Une fois encore, elle n’était pas certaine d’avoir compris. « Nos rues » ? Mais alors, à qui n’appartenaient-elles pas ?
Senhor Vaz s’arrêta devant un restaurant plongé dans le noir. Hanna crut lire le mot morte sur son enseigne, mais elle devait se tromper : un restaurant du quartier des plaisirs ne pouvait pas avoir le mot mort dans son nom.
C’était pourtant bien le mot. Un des premiers qu’elle avait appris dans le dictionnaire de Forsman.
Ils mangèrent du poisson grillé à une terrasse. Senhor Vaz lui proposa du vin, mais Hanna secoua la tête et il n’insista pas. Il était très aimable, se contentait de lui poser des questions simples sur sa santé et semblait soucieux de son bien-être.
Elle répondait de son mieux à ses questions, mais quelque chose dans sa façon d’être la mit sur ses gardes.
À la fin du dîner, il l’informa qu’une infirmière viendrait à l’hôtel dès le lendemain. Elle y resterait tant que Hanna aurait besoin d’aide. Hanna tenta de protester. Elle recevait déjà toute l’aide nécessaire de Laurinda et Felicia. Mais Senhor Vaz était très déterminé.
– Vous avez besoin d’une infirmière blanche, dit-il. On ne peut pas faire confiance aux Noirs. Même s’ils ont l’air de vous vouloir du bien, ils peuvent être en train de vous empoisonner.
Hanna était abasourdie. Avait-elle bien entendu ? Elle ne le croyait pas. En même temps, elle sentait qu’une femme blanche se comporterait différemment avec elle.
Ils rentrèrent lentement dans la nuit. Senhor Vaz glissa soudain son bras sous le sien. Elle ne se déroba pas.
Une fois à l’hôtel, il prit congé en s’inclinant en bas de l’escalier. Il avait beau être tard, la plupart des prostituées attendaient désœuvrées dans leurs fauteuils, fumant ou parlant à voix basse. Elle comprit que c’était un mauvais soir, songeant avec dégoût à ce qui avait lieu d’habitude derrière les portes closes.
Hanna chercha Felicia du regard, sans l’apercevoir. En montant l’escalier, elle la vit sortir de sa chambre en compagnie d’un homme blanc à la barbe touffue et au ventre énorme. Ce spectacle mit aussitôt Hanna mal à l’aise. Elle se dépêcha d’aller s’enfermer dans sa chambre. Juste avant, son regard et celui de Felicia se croisèrent.

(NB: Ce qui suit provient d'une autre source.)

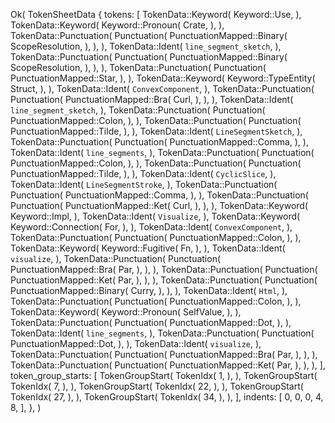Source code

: Ok(
    TokenSheetData {
        tokens: [
            TokenData::Keyword(
                Keyword::Use,
            ),
            TokenData::Keyword(
                Keyword::Pronoun(
                    Crate,
                ),
            ),
            TokenData::Punctuation(
                Punctuation(
                    PunctuationMapped::Binary(
                        ScopeResolution,
                    ),
                ),
            ),
            TokenData::Ident(
                `line_segment_sketch`,
            ),
            TokenData::Punctuation(
                Punctuation(
                    PunctuationMapped::Binary(
                        ScopeResolution,
                    ),
                ),
            ),
            TokenData::Punctuation(
                Punctuation(
                    PunctuationMapped::Star,
                ),
            ),
            TokenData::Keyword(
                Keyword::TypeEntity(
                    Struct,
                ),
            ),
            TokenData::Ident(
                `ConvexComponent`,
            ),
            TokenData::Punctuation(
                Punctuation(
                    PunctuationMapped::Bra(
                        Curl,
                    ),
                ),
            ),
            TokenData::Ident(
                `line_segment_sketch`,
            ),
            TokenData::Punctuation(
                Punctuation(
                    PunctuationMapped::Colon,
                ),
            ),
            TokenData::Punctuation(
                Punctuation(
                    PunctuationMapped::Tilde,
                ),
            ),
            TokenData::Ident(
                `LineSegmentSketch`,
            ),
            TokenData::Punctuation(
                Punctuation(
                    PunctuationMapped::Comma,
                ),
            ),
            TokenData::Ident(
                `line_segments`,
            ),
            TokenData::Punctuation(
                Punctuation(
                    PunctuationMapped::Colon,
                ),
            ),
            TokenData::Punctuation(
                Punctuation(
                    PunctuationMapped::Tilde,
                ),
            ),
            TokenData::Ident(
                `CyclicSlice`,
            ),
            TokenData::Ident(
                `LineSegmentStroke`,
            ),
            TokenData::Punctuation(
                Punctuation(
                    PunctuationMapped::Comma,
                ),
            ),
            TokenData::Punctuation(
                Punctuation(
                    PunctuationMapped::Ket(
                        Curl,
                    ),
                ),
            ),
            TokenData::Keyword(
                Keyword::Impl,
            ),
            TokenData::Ident(
                `Visualize`,
            ),
            TokenData::Keyword(
                Keyword::Connection(
                    For,
                ),
            ),
            TokenData::Ident(
                `ConvexComponent`,
            ),
            TokenData::Punctuation(
                Punctuation(
                    PunctuationMapped::Colon,
                ),
            ),
            TokenData::Keyword(
                Keyword::Fugitive(
                    Fn,
                ),
            ),
            TokenData::Ident(
                `visualize`,
            ),
            TokenData::Punctuation(
                Punctuation(
                    PunctuationMapped::Bra(
                        Par,
                    ),
                ),
            ),
            TokenData::Punctuation(
                Punctuation(
                    PunctuationMapped::Ket(
                        Par,
                    ),
                ),
            ),
            TokenData::Punctuation(
                Punctuation(
                    PunctuationMapped::Binary(
                        Curry,
                    ),
                ),
            ),
            TokenData::Ident(
                `Html`,
            ),
            TokenData::Punctuation(
                Punctuation(
                    PunctuationMapped::Colon,
                ),
            ),
            TokenData::Keyword(
                Keyword::Pronoun(
                    SelfValue,
                ),
            ),
            TokenData::Punctuation(
                Punctuation(
                    PunctuationMapped::Dot,
                ),
            ),
            TokenData::Ident(
                `line_segments`,
            ),
            TokenData::Punctuation(
                Punctuation(
                    PunctuationMapped::Dot,
                ),
            ),
            TokenData::Ident(
                `visualize`,
            ),
            TokenData::Punctuation(
                Punctuation(
                    PunctuationMapped::Bra(
                        Par,
                    ),
                ),
            ),
            TokenData::Punctuation(
                Punctuation(
                    PunctuationMapped::Ket(
                        Par,
                    ),
                ),
            ),
        ],
        token_group_starts: [
            TokenGroupStart(
                TokenIdx(
                    1,
                ),
            ),
            TokenGroupStart(
                TokenIdx(
                    7,
                ),
            ),
            TokenGroupStart(
                TokenIdx(
                    22,
                ),
            ),
            TokenGroupStart(
                TokenIdx(
                    27,
                ),
            ),
            TokenGroupStart(
                TokenIdx(
                    34,
                ),
            ),
        ],
        indents: [
            0,
            0,
            0,
            4,
            8,
        ],
    },
)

Très brièvement, comme si malgré tout elles avaient eu le temps d’échanger une information d’importance.
Au même moment elle vit Carlos, le chimpanzé costumé, à côté du piano, un cigare à la main. Il regardait autour de lui avec curiosité. Pour l’heure, il semblait le plus vivant de tous les habitants de cette maison dite de joie.